Supported Features
Here is a high-level overview of the Spark DataFrame API features supported by Sail. The list covers the most common use cases of the DataFrame API and is not meant to be complete.
| Feature | Supported |
|---|---|
I/O - Reading (SparkSession.read) | ✅ |
I/O - Writing (DataFrame.write and DataFrame.writeTo()) | ✅ |
Structured Streaming (SparkSession.readStream) | 🚧 |
Result collection (DataFrame.show(), DataFrame.collect(), and DataFrame.count()) | ✅ |
Schema display (DataFrame.printSchema()) | ✅ |
Query - Projection (DataFrame.select() and DataFrame.selectExpr()) | ✅ |
Query - Column operations (e.g. DataFrame.withColumn(), DataFrame.replace(), and DataFrame.drop()) | ✅ |
Query - Filtering (DataFrame.filter()) | ✅ |
Query - Aggregation (DataFrame.agg() and DataFrame.groupBy()) | ✅ |
Query - Join (DataFrame.join()) | ✅ |
Query - Set operations (e.g.
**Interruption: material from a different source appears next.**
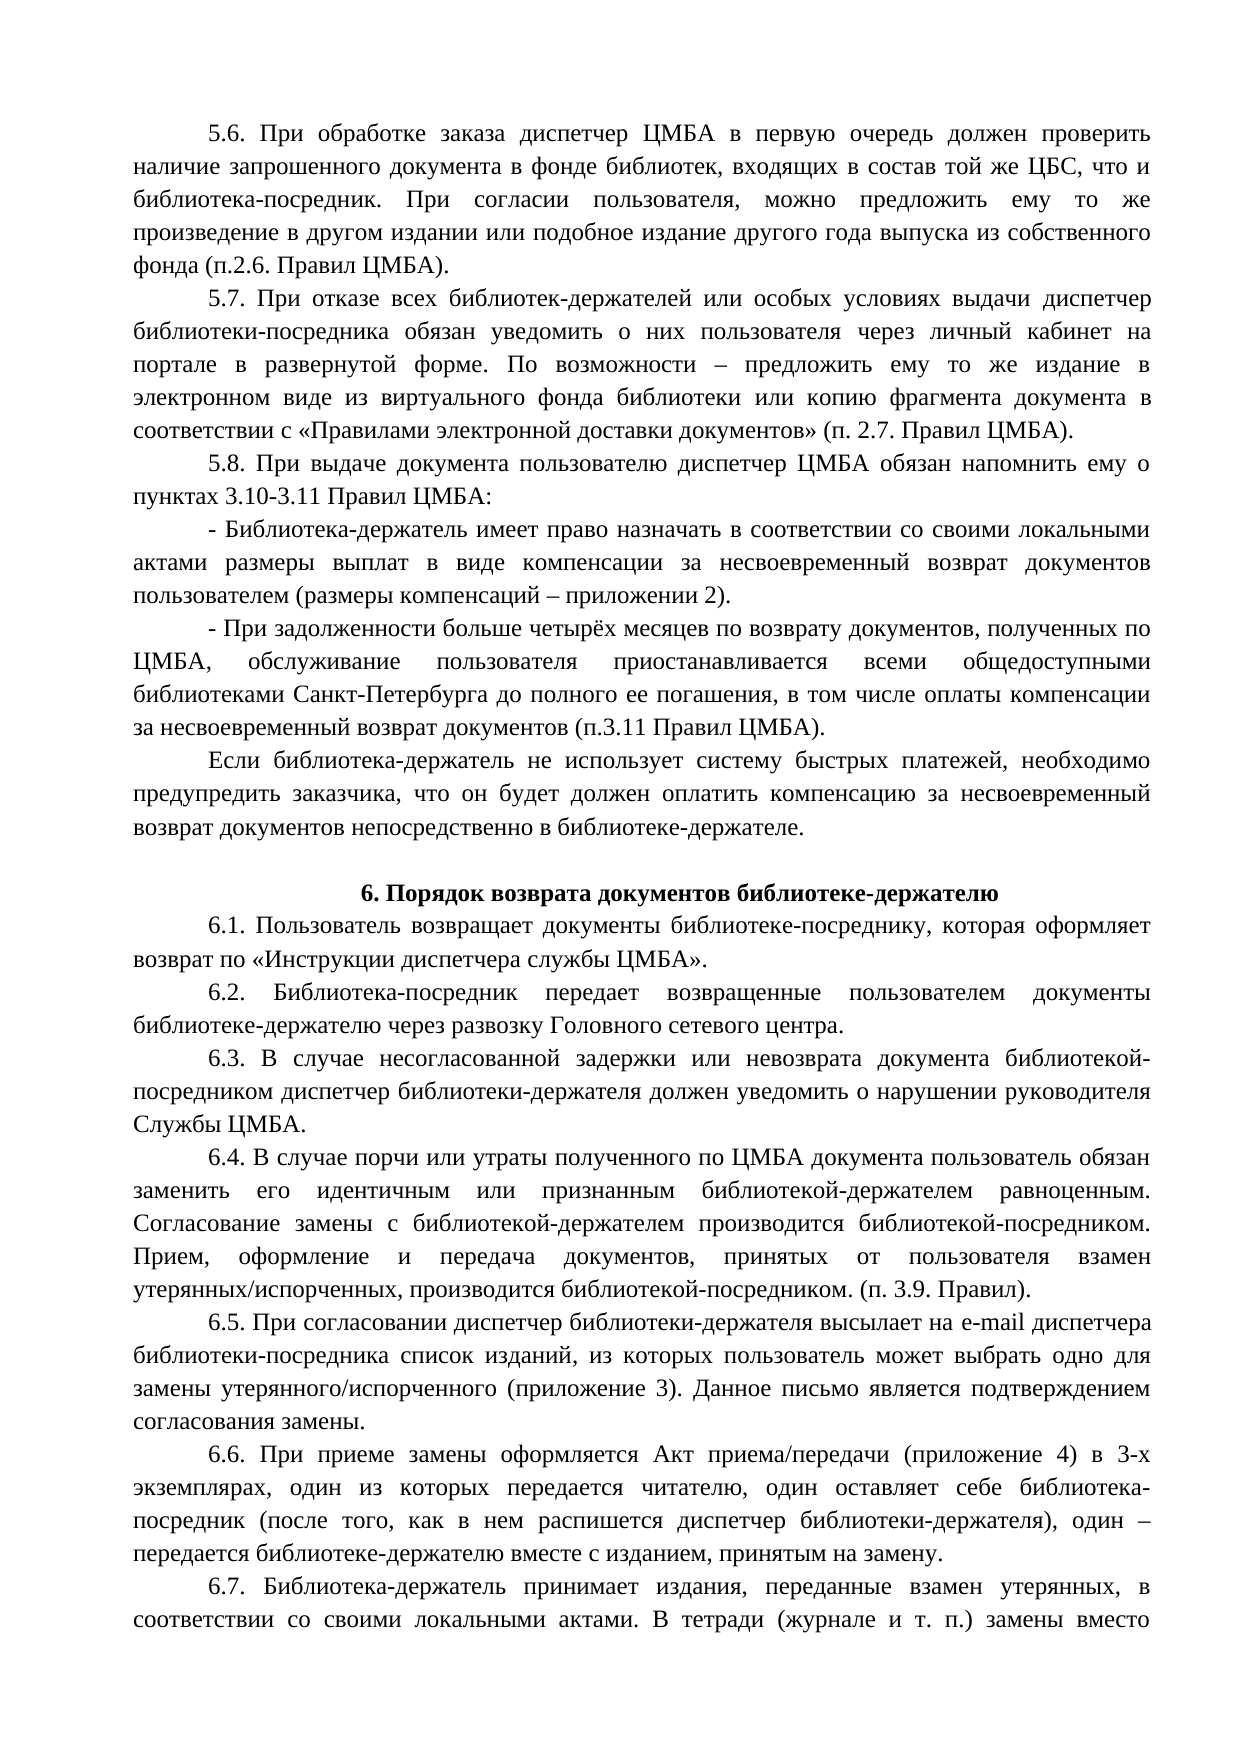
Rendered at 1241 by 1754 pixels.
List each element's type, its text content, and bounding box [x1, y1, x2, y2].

DataFrame.union(), DataFrame.intersect(), and DataFrame.exceptAll()) | ✅ |
Query - Limit (DataFrame.offset() and DataFrame.limit()) | ✅ |
Query - Sorting (DataFrame.sort() and DataFrame.orderBy()) | ✅ |
NA functions (DataFrame.na) | ✅ |
Statistics functions (DataFrame.stat) | 🚧 |
View management (e.g. DataFrame.createOrReplaceTempView()) | ✅ |
RDD Access (DataFrame.rdd) | ❌ |
| PySpark UDFs | ✅ |
| PySpark UDTFs | ✅ |